I pushed myself though, as Shane was home and I might as well be out visiting when I can’t be home on my own, and anyway, I’d only have to go on Monday, or some other day soon. This way I’d be one visit up, you know, on if I piked and didn’t go.
I found Nicholas in the rehab room charming the old ladies, as only the handsome Nicholas can. His handsome face, his floppy hair, his toothy grin, his infectious laugh, I could see all of the old girls in for treatment responding like girls.
He sent me to his room to wait for him to finish his rehab.
Nicholas came in on his crutches. “Hello, hello.” He fills a room. He swapped to his wheel chair and I wheeled him outside for a smoke. The sun was shining. He told me how lucky he was and how he almost died. He told me how great everyone had been. He said it is going to take another 3 months to recoup and be able to walk properly again.
We came back in and Andrew, Nicholas’s roommate, who has cancerous tumours throughout his body and has had them since 1994, was taken away for treatment.
His wife got teary when she was explaining how previously all of her husband’s tumours were slow growing and that he was unusual to have survived them all, but the most recent one was aggressive and he probably wasn’t going to survive this time.
Nicholas was his usual cheerful self and told her he was strong and that she was wonderful and she should stay strong for her wonderful husband.
She said she believed that were we weren’t ever given more than we could handle.
Nicholas agreed.
Really? I thought.
No. There are so many people who had crumbled under the pressure they were put on, the history of the world is littered with people who have collapsed and failed and gone insane and died under the “lot” they were given.
“You are wonderful young lady.”
“You make me feel so much better just calling me young lady.”
When Nicholas saw that she was teary he said, “I think someone needs a hug, come here and let me give you a hug.”
She left. Nicholas said her husband, Andrew, was a gonna. We chatted for a while
Helen arrived, we sat and chatted the three of us.
Nicholas said that Tim had been in every day, he hadn’t missed one day.
Andrew came back from whatever treatment he had gone to. He has several tumours in his head, as well as the tumours in his lungs.
I saw that the sky was very grey and threatening to rain, so I said I was leaving.

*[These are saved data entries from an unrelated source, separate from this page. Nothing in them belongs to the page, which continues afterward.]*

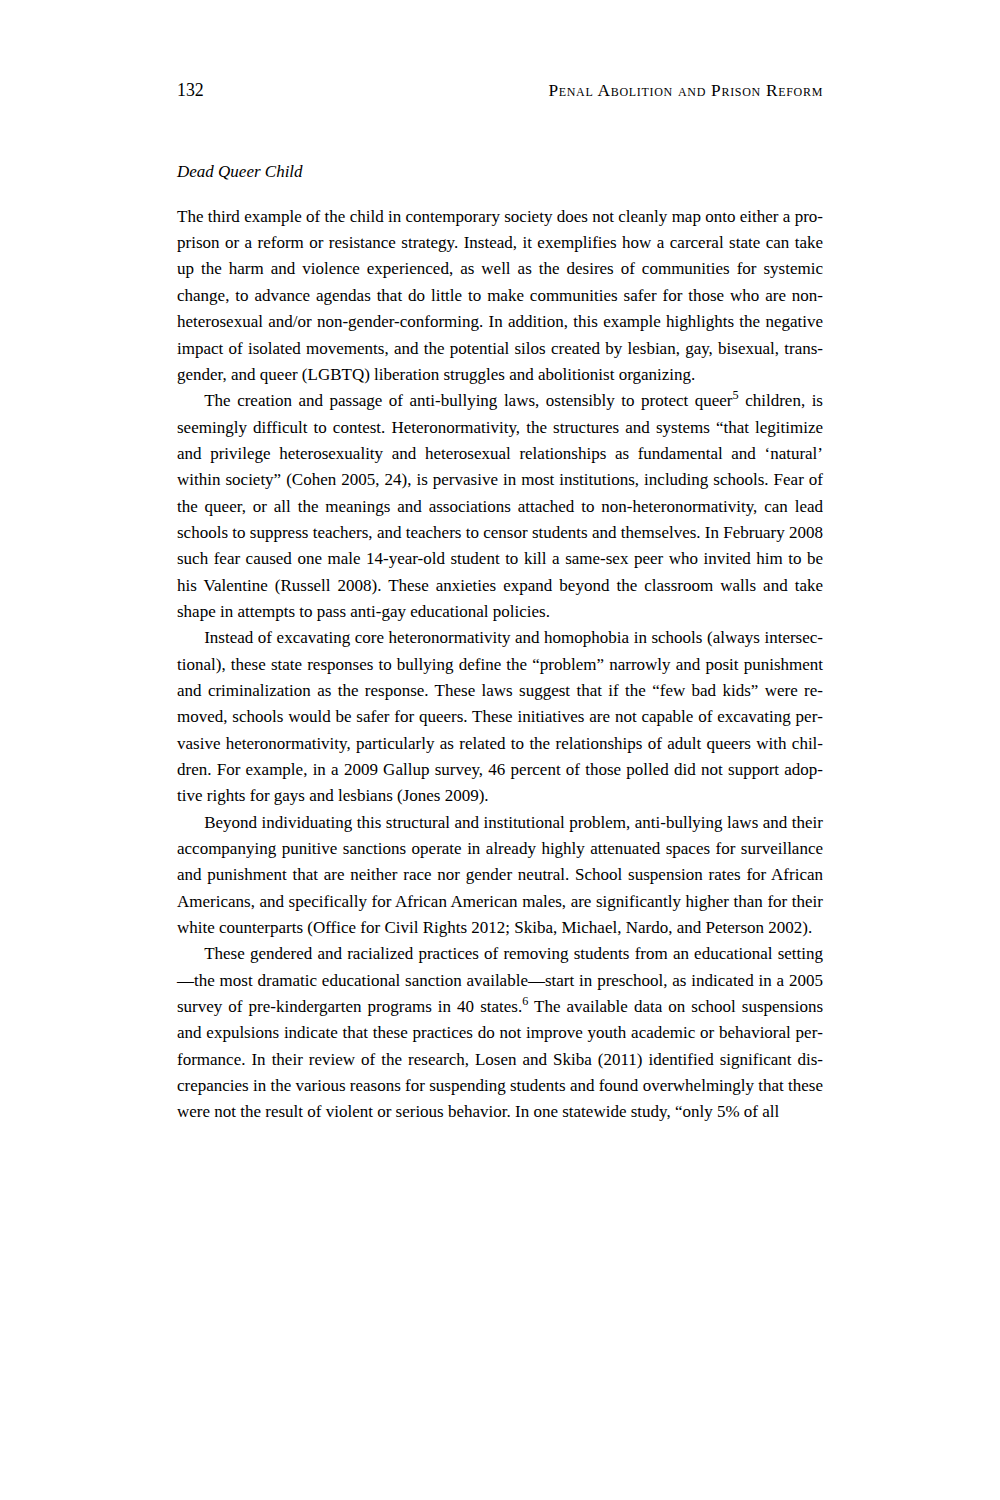132 Penal Abolition and Prison Reform
Dead Queer Child
The third example of the child in contemporary society does not cleanly map onto either a pro-prison or a reform or resistance strategy. Instead, it exemplifies how a carceral state can take up the harm and violence experienced, as well as the desires of communities for systemic change, to advance agendas that do little to make communities safer for those who are non-heterosexual and/or non-gender-conforming. In addition, this example highlights the negative impact of isolated movements, and the potential silos created by lesbian, gay, bisexual, transgender, and queer (LGBTQ) liberation struggles and abolitionist organizing.
The creation and passage of anti-bullying laws, ostensibly to protect queer5 children, is seemingly difficult to contest. Heteronormativity, the structures and systems “that legitimize and privilege heterosexuality and heterosexual relationships as fundamental and ‘natural’ within society” (Cohen 2005, 24), is pervasive in most institutions, including schools. Fear of the queer, or all the meanings and associations attached to non-heteronormativity, can lead schools to suppress teachers, and teachers to censor students and themselves. In February 2008 such fear caused one male 14-year-old student to kill a same-sex peer who invited him to be his Valentine (Russell 2008). These anxieties expand beyond the classroom walls and take shape in attempts to pass anti-gay educational policies.
Instead of excavating core heteronormativity and homophobia in schools (always intersectional), these state responses to bullying define the “problem” narrowly and posit punishment and criminalization as the response. These laws suggest that if the “few bad kids” were removed, schools would be safer for queers. These initiatives are not capable of excavating pervasive heteronormativity, particularly as related to the relationships of adult queers with children. For example, in a 2009 Gallup survey, 46 percent of those polled did not support adoptive rights for gays and lesbians (Jones 2009).
Beyond individuating this structural and institutional problem, anti-bullying laws and their accompanying punitive sanctions operate in already highly attenuated spaces for surveillance and punishment that are neither race nor gender neutral. School suspension rates for African Americans, and specifically for African American males, are significantly higher than for their white counterparts (Office for Civil Rights 2012; Skiba, Michael, Nardo, and Peterson 2002).
These gendered and racialized practices of removing students from an educational setting—the most dramatic educational sanction available—start in preschool, as indicated in a 2005 survey of pre-kindergarten programs in 40 states.6 The available data on school suspensions and expulsions indicate that these practices do not improve youth academic or behavioral performance. In their review of the research, Losen and Skiba (2011) identified significant discrepancies in the various reasons for suspending students and found overwhelmingly that these were not the result of violent or serious behavior. In one statewide study, “only 5% of all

As I stood by the back door the rain came down. I had to wait a while for it to even stop.
I had to hide in doorways as I walked as it rained again. I stood and watched it fall, heavy and light, sprinkling down. Eventually, I had to pull the hood of my hoodie up and walk hunched shouldered in the continuing light sprinkle.
Sam arrived after work. Ringing the doorbell over and over until I flung the front door open and threatened him with my outstretched hand. He laughed and asked how funny I thought he was?
Sam, Shane and I drove down to Victoria Street and bought duck, pork and rice.
We went to bed and watched Oz. A couple of old Beverly’s, in bed by 10pm. You know, I kind of like it.